=== Dataset ===
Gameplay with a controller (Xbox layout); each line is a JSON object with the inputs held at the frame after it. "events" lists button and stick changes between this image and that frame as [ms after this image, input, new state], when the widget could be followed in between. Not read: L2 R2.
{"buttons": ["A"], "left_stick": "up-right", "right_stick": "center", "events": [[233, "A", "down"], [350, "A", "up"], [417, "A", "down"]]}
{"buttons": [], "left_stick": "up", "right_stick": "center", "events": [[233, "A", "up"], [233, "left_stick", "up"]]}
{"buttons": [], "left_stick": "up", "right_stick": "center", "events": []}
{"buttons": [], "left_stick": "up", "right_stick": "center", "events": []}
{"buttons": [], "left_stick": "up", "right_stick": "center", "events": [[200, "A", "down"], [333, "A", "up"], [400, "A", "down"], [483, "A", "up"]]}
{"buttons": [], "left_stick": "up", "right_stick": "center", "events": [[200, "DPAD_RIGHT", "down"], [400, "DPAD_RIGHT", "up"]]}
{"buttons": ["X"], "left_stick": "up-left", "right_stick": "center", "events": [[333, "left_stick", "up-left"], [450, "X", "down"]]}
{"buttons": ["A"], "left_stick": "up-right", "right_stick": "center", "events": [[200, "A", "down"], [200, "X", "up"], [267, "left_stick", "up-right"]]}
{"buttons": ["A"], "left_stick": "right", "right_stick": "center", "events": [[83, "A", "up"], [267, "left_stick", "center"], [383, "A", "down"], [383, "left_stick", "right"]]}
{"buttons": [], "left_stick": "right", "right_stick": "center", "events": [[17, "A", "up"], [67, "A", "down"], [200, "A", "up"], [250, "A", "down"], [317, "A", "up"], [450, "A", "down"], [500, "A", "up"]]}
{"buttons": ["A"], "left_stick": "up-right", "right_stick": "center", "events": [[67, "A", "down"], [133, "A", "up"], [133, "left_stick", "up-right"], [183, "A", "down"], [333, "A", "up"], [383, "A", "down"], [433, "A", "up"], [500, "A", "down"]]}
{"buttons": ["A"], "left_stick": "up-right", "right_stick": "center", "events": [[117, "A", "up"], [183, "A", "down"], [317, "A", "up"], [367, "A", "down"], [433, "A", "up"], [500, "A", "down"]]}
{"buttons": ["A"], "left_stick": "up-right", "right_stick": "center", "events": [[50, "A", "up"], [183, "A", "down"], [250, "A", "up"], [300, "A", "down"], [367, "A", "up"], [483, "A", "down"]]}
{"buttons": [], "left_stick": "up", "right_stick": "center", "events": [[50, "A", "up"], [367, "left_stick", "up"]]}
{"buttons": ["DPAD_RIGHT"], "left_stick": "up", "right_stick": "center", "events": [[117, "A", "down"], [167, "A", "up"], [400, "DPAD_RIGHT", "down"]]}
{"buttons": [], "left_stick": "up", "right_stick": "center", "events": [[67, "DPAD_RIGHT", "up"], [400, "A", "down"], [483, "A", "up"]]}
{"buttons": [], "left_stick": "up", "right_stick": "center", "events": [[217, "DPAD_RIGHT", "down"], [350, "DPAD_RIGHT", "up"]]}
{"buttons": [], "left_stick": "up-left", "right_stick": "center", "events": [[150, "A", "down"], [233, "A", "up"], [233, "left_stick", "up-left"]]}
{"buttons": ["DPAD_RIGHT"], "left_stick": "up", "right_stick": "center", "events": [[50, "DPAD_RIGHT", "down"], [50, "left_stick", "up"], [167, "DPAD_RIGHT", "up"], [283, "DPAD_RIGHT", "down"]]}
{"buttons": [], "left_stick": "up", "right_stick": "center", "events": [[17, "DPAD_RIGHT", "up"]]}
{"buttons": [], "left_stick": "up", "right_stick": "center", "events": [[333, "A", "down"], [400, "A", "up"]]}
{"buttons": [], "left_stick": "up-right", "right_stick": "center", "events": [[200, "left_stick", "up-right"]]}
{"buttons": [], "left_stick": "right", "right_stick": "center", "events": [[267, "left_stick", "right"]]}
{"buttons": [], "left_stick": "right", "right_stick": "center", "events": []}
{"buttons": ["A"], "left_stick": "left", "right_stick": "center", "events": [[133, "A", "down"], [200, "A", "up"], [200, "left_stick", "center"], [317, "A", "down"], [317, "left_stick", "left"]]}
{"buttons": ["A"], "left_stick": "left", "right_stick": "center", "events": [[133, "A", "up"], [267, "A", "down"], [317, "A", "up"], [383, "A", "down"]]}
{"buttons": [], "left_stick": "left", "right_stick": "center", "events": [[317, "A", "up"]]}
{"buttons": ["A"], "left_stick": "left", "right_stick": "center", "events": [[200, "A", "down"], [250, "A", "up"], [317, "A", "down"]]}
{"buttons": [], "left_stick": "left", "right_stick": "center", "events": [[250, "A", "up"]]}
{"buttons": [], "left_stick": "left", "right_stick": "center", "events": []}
===
Write all of the data above again, exactly as given.

Gameplay with a controller (Xbox layout); each line is a JSON object with the inputs held at the frame after it. "events" lists button and stick changes between this image and that frame as [ms after this image, input, new state], when the widget could be followed in between. Not read: L2 R2.
{"buttons": ["A"], "left_stick": "up-right", "right_stick": "center", "events": [[233, "A", "down"], [350, "A", "up"], [417, "A", "down"]]}
{"buttons": [], "left_stick": "up", "right_stick": "center", "events": [[233, "A", "up"], [233, "left_stick", "up"]]}
{"buttons": [], "left_stick": "up", "right_stick": "center", "events": []}
{"buttons": [], "left_stick": "up", "right_stick": "center", "events": []}
{"buttons": [], "left_stick": "up", "right_stick": "center", "events": [[200, "A", "down"], [333, "A", "up"], [400, "A", "down"], [483, "A", "up"]]}
{"buttons": [], "left_stick": "up", "right_stick": "center", "events": [[200, "DPAD_RIGHT", "down"], [400, "DPAD_RIGHT", "up"]]}
{"buttons": ["X"], "left_stick": "up-left", "right_stick": "center", "events": [[333, "left_stick", "up-left"], [450, "X", "down"]]}
{"buttons": ["A"], "left_stick": "up-right", "right_stick": "center", "events": [[200, "A", "down"], [200, "X", "up"], [267, "left_stick", "up-right"]]}
{"buttons": ["A"], "left_stick": "right", "right_stick": "center", "events": [[83, "A", "up"], [267, "left_stick", "center"], [383, "A", "down"], [383, "left_stick", "right"]]}
{"buttons": [], "left_stick": "right", "right_stick": "center", "events": [[17, "A", "up"], [67, "A", "down"], [200, "A", "up"], [250, "A", "down"], [317, "A", "up"], [450, "A", "down"], [500, "A", "up"]]}
{"buttons": ["A"], "left_stick": "up-right", "right_stick": "center", "events": [[67, "A", "down"], [133, "A", "up"], [133, "left_stick", "up-right"], [183, "A", "down"], [333, "A", "up"], [383, "A", "down"], [433, "A", "up"], [500, "A", "down"]]}
{"buttons": ["A"], "left_stick": "up-right", "right_stick": "center", "events": [[117, "A", "up"], [183, "A", "down"], [317, "A", "up"], [367, "A", "down"], [433, "A", "up"], [500, "A", "down"]]}
{"buttons": ["A"], "left_stick": "up-right", "right_stick": "center", "events": [[50, "A", "up"], [183, "A", "down"], [250, "A", "up"], [300, "A", "down"], [367, "A", "up"], [483, "A", "down"]]}
{"buttons": [], "left_stick": "up", "right_stick": "center", "events": [[50, "A", "up"], [367, "left_stick", "up"]]}
{"buttons": ["DPAD_RIGHT"], "left_stick": "up", "right_stick": "center", "events": [[117, "A", "down"], [167, "A", "up"], [400, "DPAD_RIGHT", "down"]]}
{"buttons": [], "left_stick": "up", "right_stick": "center", "events": [[67, "DPAD_RIGHT", "up"], [400, "A", "down"], [483, "A", "up"]]}
{"buttons": [], "left_stick": "up", "right_stick": "center", "events": [[217, "DPAD_RIGHT", "down"], [350, "DPAD_RIGHT", "up"]]}
{"buttons": [], "left_stick": "up-left", "right_stick": "center", "events": [[150, "A", "down"], [233, "A", "up"], [233, "left_stick", "up-left"]]}
{"buttons": ["DPAD_RIGHT"], "left_stick": "up", "right_stick": "center", "events": [[50, "DPAD_RIGHT", "down"], [50, "left_stick", "up"], [167, "DPAD_RIGHT", "up"], [283, "DPAD_RIGHT", "down"]]}
{"buttons": [], "left_stick": "up", "right_stick": "center", "events": [[17, "DPAD_RIGHT", "up"]]}
{"buttons": [], "left_stick": "up", "right_stick": "center", "events": [[333, "A", "down"], [400, "A", "up"]]}
{"buttons": [], "left_stick": "up-right", "right_stick": "center", "events": [[200, "left_stick", "up-right"]]}
{"buttons": [], "left_stick": "right", "right_stick": "center", "events": [[267, "left_stick", "right"]]}
{"buttons": [], "left_stick": "right", "right_stick": "center", "events": []}
{"buttons": ["A"], "left_stick": "left", "right_stick": "center", "events": [[133, "A", "down"], [200, "A", "up"], [200, "left_stick", "center"], [317, "A", "down"], [317, "left_stick", "left"]]}
{"buttons": ["A"], "left_stick": "left", "right_stick": "center", "events": [[133, "A", "up"], [267, "A", "down"], [317, "A", "up"], [383, "A", "down"]]}
{"buttons": [], "left_stick": "left", "right_stick": "center", "events": [[317, "A", "up"]]}
{"buttons": ["A"], "left_stick": "left", "right_stick": "center", "events": [[200, "A", "down"], [250, "A", "up"], [317, "A", "down"]]}
{"buttons": [], "left_stick": "left", "right_stick": "center", "events": [[250, "A", "up"]]}
{"buttons": [], "left_stick": "left", "right_stick": "center", "events": []}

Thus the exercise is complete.